I can imagine Peter had a pretty confused look on his face as he attempted to do the math. That’s like, 490 times. Who could even keep track of that?
I think that’s the point. Don’t track it. If you are tracking the number of times you have forgiven someone, did you actually forgive them? I’m not saying you purge your memory of the wrongs people have done towards you, but it doesn’t feel like a genuine forgiveness type scenario if you’ve got a bunch of names written on your wall with tick marks next to them. It feels like you are just waiting for them to wrong you again so you can hit the max number and then start bashing them for what they’ve done to you.
So after Peter figures out what 7*70 equals (without a smartphone), Jesus goes on to tell a story about a King who forgives a huge debt of one of his servants.

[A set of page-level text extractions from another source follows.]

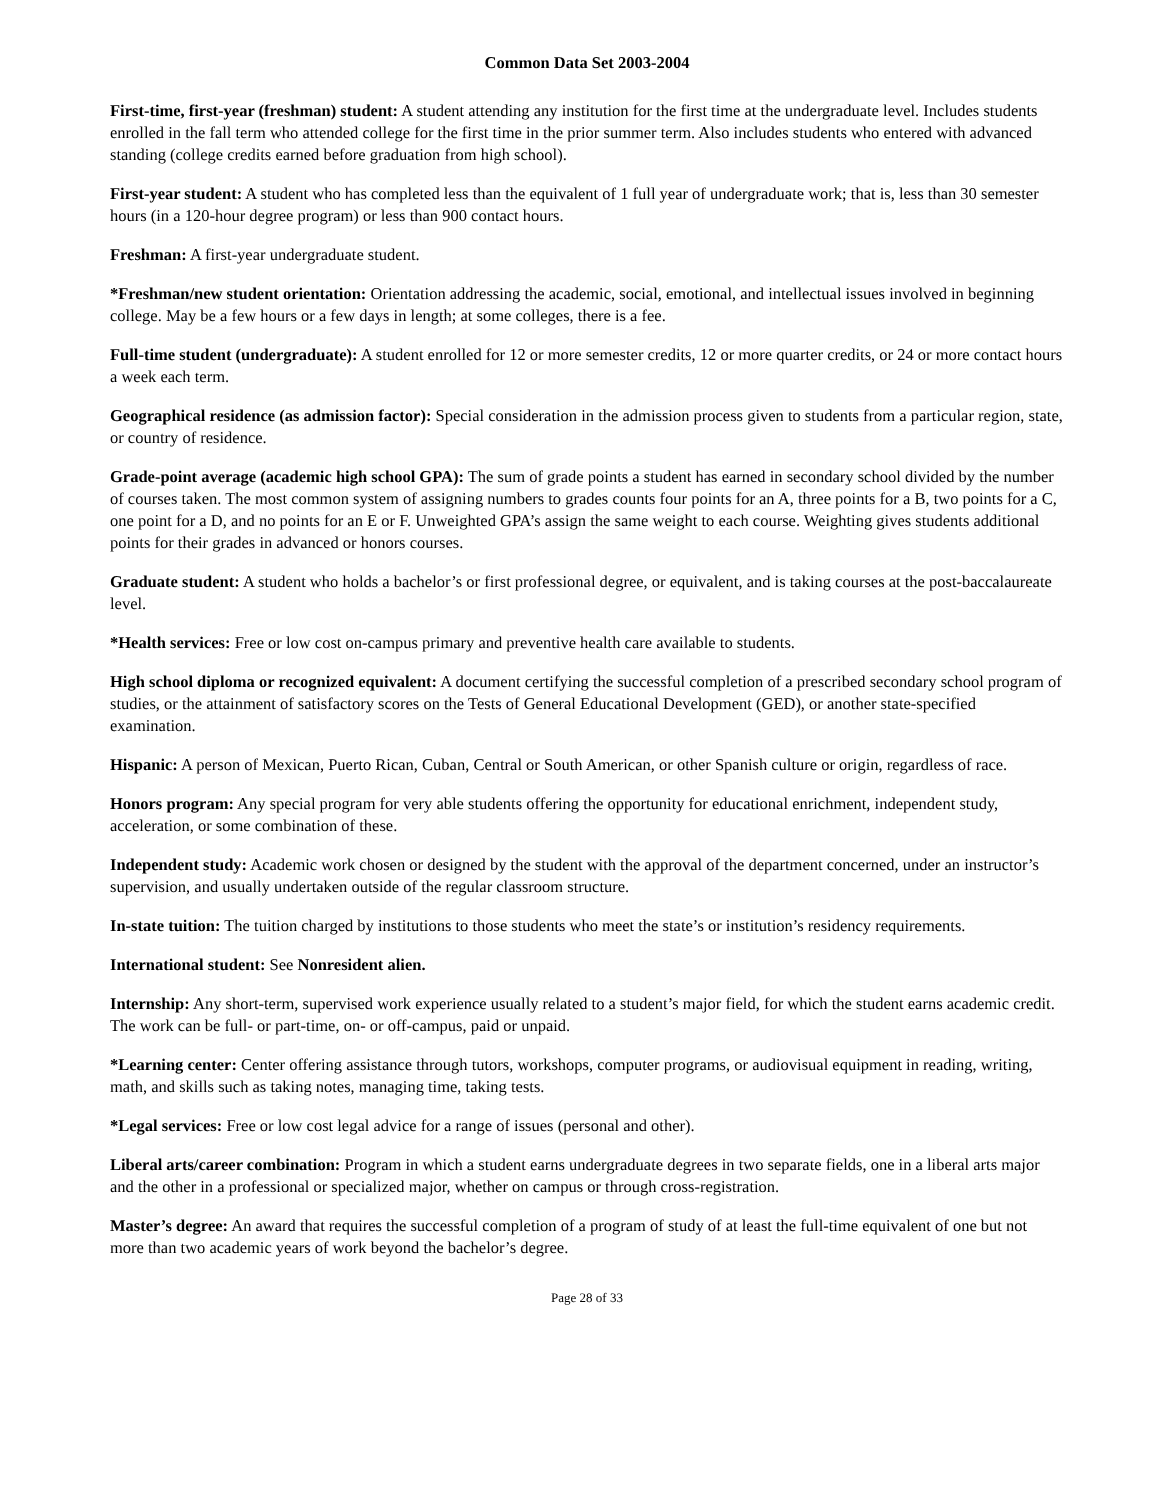Common Data Set 2003-2004
First-time, first-year (freshman) student: A student attending any institution for the first time at the undergraduate level. Includes students enrolled in the fall term who attended college for the first time in the prior summer term. Also includes students who entered with advanced standing (college credits earned before graduation from high school).
First-year student: A student who has completed less than the equivalent of 1 full year of undergraduate work; that is, less than 30 semester hours (in a 120-hour degree program) or less than 900 contact hours.
Freshman: A first-year undergraduate student.
*Freshman/new student orientation: Orientation addressing the academic, social, emotional, and intellectual issues involved in beginning college. May be a few hours or a few days in length; at some colleges, there is a fee.
Full-time student (undergraduate): A student enrolled for 12 or more semester credits, 12 or more quarter credits, or 24 or more contact hours a week each term.
Geographical residence (as admission factor): Special consideration in the admission process given to students from a particular region, state, or country of residence.
Grade-point average (academic high school GPA): The sum of grade points a student has earned in secondary school divided by the number of courses taken. The most common system of assigning numbers to grades counts four points for an A, three points for a B, two points for a C, one point for a D, and no points for an E or F. Unweighted GPA’s assign the same weight to each course. Weighting gives students additional points for their grades in advanced or honors courses.
Graduate student: A student who holds a bachelor’s or first professional degree, or equivalent, and is taking courses at the post-baccalaureate level.
*Health services: Free or low cost on-campus primary and preventive health care available to students.
High school diploma or recognized equivalent: A document certifying the successful completion of a prescribed secondary school program of studies, or the attainment of satisfactory scores on the Tests of General Educational Development (GED), or another state-specified examination.
Hispanic: A person of Mexican, Puerto Rican, Cuban, Central or South American, or other Spanish culture or origin, regardless of race.
Honors program: Any special program for very able students offering the opportunity for educational enrichment, independent study, acceleration, or some combination of these.
Independent study: Academic work chosen or designed by the student with the approval of the department concerned, under an instructor’s supervision, and usually undertaken outside of the regular classroom structure.
In-state tuition: The tuition charged by institutions to those students who meet the state’s or institution’s residency requirements.
International student: See Nonresident alien.
Internship: Any short-term, supervised work experience usually related to a student’s major field, for which the student earns academic credit. The work can be full- or part-time, on- or off-campus, paid or unpaid.
*Learning center: Center offering assistance through tutors, workshops, computer programs, or audiovisual equipment in reading, writing, math, and skills such as taking notes, managing time, taking tests.
*Legal services: Free or low cost legal advice for a range of issues (personal and other).
Liberal arts/career combination: Program in which a student earns undergraduate degrees in two separate fields, one in a liberal arts major and the other in a professional or specialized major, whether on campus or through cross-registration.
Master’s degree: An award that requires the successful completion of a program of study of at least the full-time equivalent of one but not more than two academic years of work beyond the bachelor’s degree.
Page 28 of 33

Then that same servant goes and demands repayment of a much smaller debt that another servant owed him. He tries to have the guy arrested and put in jail until the debt is paid.
The king finds out and…well, read it for yourself,
Then the king called in the man he had forgiven and said, ‘You evil servant! I forgave you that tremendous debt because you pleaded with me. Shouldn’t you have mercy on your fellow servant, just as I had mercy on you?’ Then the angry king sent the man to prison to be tortured until he had paid his entire debt.
“That’s what my heavenly Father will do to you if you refuse to forgive your brothers and sisters from your heart.”
Bottom line: Don’t make the king angry.
No. That doesn’t sound right. I think there is more to it than that.
What we are supposed to take from this story is that God has forgiven us a great debt; a debt we could never repay. Through the death and resurrection of Jesus, not only were our sins paid for, but we now have the opportunity to live with our creator for all eternity in a place without sin, without pain, and without suffering. And so if God can forgive us of every hurtful thing we’ve ever done, shouldn’t we find it within ourselves to forgive our neighbors? After all, as believers, the same power that was used to pay the price for those sins lives within each of us.
So maybe it’s time to let that hurt go; to forgive that person, and to live the life of freedom that we were meant to live.
To forgive or not to forgive? Definitely forgive.